● **EXCERPTED RECORDS**:
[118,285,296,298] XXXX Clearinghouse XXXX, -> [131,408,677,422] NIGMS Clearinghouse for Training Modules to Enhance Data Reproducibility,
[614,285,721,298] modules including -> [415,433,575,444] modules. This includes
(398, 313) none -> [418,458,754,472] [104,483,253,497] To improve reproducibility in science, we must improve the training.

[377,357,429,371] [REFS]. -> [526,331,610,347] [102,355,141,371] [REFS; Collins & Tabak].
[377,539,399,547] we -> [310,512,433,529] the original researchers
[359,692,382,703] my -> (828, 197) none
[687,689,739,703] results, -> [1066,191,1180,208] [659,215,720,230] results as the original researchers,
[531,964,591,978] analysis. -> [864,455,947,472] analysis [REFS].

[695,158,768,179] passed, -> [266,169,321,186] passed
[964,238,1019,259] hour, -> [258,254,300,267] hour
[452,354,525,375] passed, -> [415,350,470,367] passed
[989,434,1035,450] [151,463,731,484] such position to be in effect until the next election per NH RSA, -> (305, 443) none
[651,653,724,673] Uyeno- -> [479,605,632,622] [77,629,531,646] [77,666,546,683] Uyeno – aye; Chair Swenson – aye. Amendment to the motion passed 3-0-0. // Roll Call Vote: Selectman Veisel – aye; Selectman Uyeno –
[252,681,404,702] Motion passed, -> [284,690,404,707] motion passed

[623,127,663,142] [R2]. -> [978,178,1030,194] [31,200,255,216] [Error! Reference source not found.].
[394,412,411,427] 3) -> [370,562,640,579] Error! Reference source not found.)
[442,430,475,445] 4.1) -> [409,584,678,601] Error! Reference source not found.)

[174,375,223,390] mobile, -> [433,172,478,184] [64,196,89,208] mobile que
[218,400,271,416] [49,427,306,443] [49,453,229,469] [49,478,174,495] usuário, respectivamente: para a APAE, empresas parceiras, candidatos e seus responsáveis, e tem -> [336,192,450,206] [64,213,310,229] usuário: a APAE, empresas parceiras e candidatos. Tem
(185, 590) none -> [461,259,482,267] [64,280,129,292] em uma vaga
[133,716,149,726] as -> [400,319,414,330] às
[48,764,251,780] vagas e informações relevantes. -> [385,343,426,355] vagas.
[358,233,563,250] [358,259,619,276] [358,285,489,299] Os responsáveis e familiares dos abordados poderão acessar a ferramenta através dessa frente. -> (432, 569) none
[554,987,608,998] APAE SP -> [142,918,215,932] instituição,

● **TASK TO CARRY OUT**: Every entry should be printed again exactly as written.

● **ANSWER SPACE**:
[118,285,296,298] XXXX Clearinghouse XXXX, -> [131,408,677,422] NIGMS Clearinghouse for Training Modules to Enhance Data Reproducibility,
[614,285,721,298] modules including -> [415,433,575,444] modules. This includes
(398, 313) none -> [418,458,754,472] [104,483,253,497] To improve reproducibility in science, we must improve the training.

[377,357,429,371] [REFS]. -> [526,331,610,347] [102,355,141,371] [REFS; Collins & Tabak].
[377,539,399,547] we -> [310,512,433,529] the original researchers
[359,692,382,703] my -> (828, 197) none
[687,689,739,703] results, -> [1066,191,1180,208] [659,215,720,230] results as the original researchers,
[531,964,591,978] analysis. -> [864,455,947,472] analysis [REFS].

[695,158,768,179] passed, -> [266,169,321,186] passed
[964,238,1019,259] hour, -> [258,254,300,267] hour
[452,354,525,375] passed, -> [415,350,470,367] passed
[989,434,1035,450] [151,463,731,484] such position to be in effect until the next election per NH RSA, -> (305, 443) none
[651,653,724,673] Uyeno- -> [479,605,632,622] [77,629,531,646] [77,666,546,683] Uyeno – aye; Chair Swenson – aye. Amendment to the motion passed 3-0-0. // Roll Call Vote: Selectman Veisel – aye; Selectman Uyeno –
[252,681,404,702] Motion passed, -> [284,690,404,707] motion passed

[623,127,663,142] [R2]. -> [978,178,1030,194] [31,200,255,216] [Error! Reference source not found.].
[394,412,411,427] 3) -> [370,562,640,579] Error! Reference source not found.)
[442,430,475,445] 4.1) -> [409,584,678,601] Error! Reference source not found.)

[174,375,223,390] mobile, -> [433,172,478,184] [64,196,89,208] mobile que
[218,400,271,416] [49,427,306,443] [49,453,229,469] [49,478,174,495] usuário, respectivamente: para a APAE, empresas parceiras, candidatos e seus responsáveis, e tem -> [336,192,450,206] [64,213,310,229] usuário: a APAE, empresas parceiras e candidatos. Tem
(185, 590) none -> [461,259,482,267] [64,280,129,292] em uma vaga
[133,716,149,726] as -> [400,319,414,330] às
[48,764,251,780] vagas e informações relevantes. -> [385,343,426,355] vagas.
[358,233,563,250] [358,259,619,276] [358,285,489,299] Os responsáveis e familiares dos abordados poderão acessar a ferramenta através dessa frente. -> (432, 569) none
[554,987,608,998] APAE SP -> [142,918,215,932] instituição,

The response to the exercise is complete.